Records from a data collection:
=====

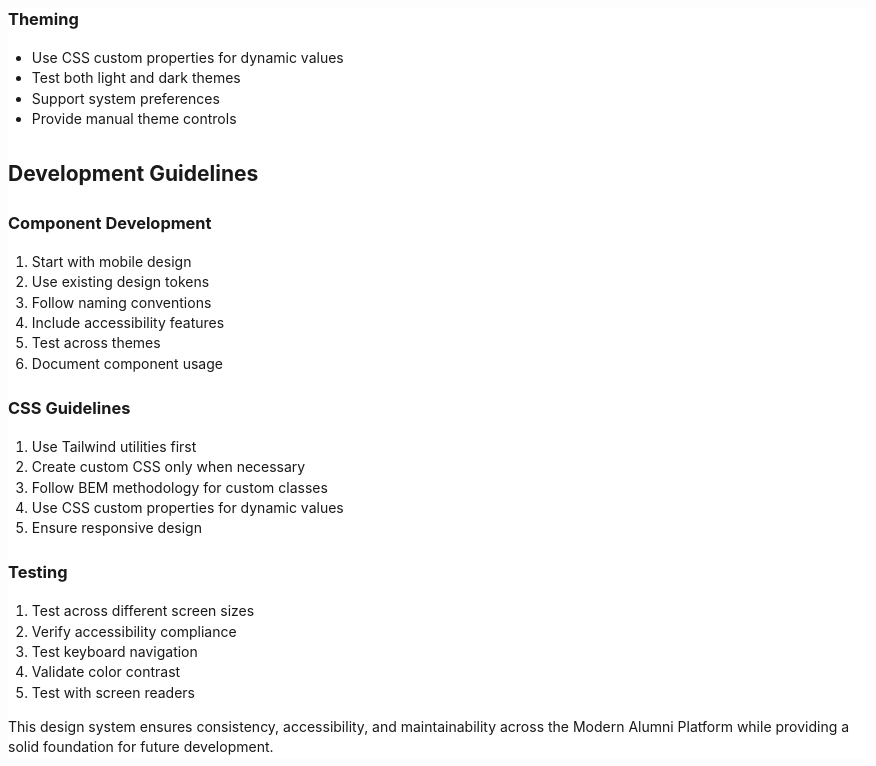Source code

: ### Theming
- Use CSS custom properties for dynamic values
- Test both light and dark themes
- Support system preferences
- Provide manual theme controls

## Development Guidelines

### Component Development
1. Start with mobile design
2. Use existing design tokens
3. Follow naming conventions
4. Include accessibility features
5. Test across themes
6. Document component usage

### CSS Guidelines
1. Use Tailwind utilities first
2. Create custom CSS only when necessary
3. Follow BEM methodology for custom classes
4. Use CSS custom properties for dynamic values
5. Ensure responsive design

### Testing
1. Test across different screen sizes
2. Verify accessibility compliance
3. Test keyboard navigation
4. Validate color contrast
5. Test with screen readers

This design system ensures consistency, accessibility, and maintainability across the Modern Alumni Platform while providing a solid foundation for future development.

=====

Aim of the task:
Lay out the lines above as a JSON list of strings, one string per line, leaving out blank lines and the picture.

Solution for this exercise:
[
  "Source code",
  ": ### Theming",
  "- Use CSS custom properties for dynamic values",
  "- Test both light and dark themes",
  "- Support system preferences",
  "- Provide manual theme controls",
  "## Development Guidelines",
  "### Component Development",
  "1. Start with mobile design",
  "2. Use existing design tokens",
  "3. Follow naming conventions",
  "4. Include accessibility features",
  "5. Test across themes",
  "6. Document component usage",
  "### CSS Guidelines",
  "1. Use Tailwind utilities first",
  "2. Create custom CSS only when necessary",
  "3. Follow BEM methodology for custom classes",
  "4. Use CSS custom properties for dynamic values",
  "5. Ensure responsive design",
  "### Testing",
  "1. Test across different screen sizes",
  "2. Verify accessibility compliance",
  "3. Test keyboard navigation",
  "4. Validate color contrast",
  "5. Test with screen readers",
  "This design system ensures consistency, accessibility, and maintainability across the Modern Alumni Platform while providing a solid foundation for future development."
]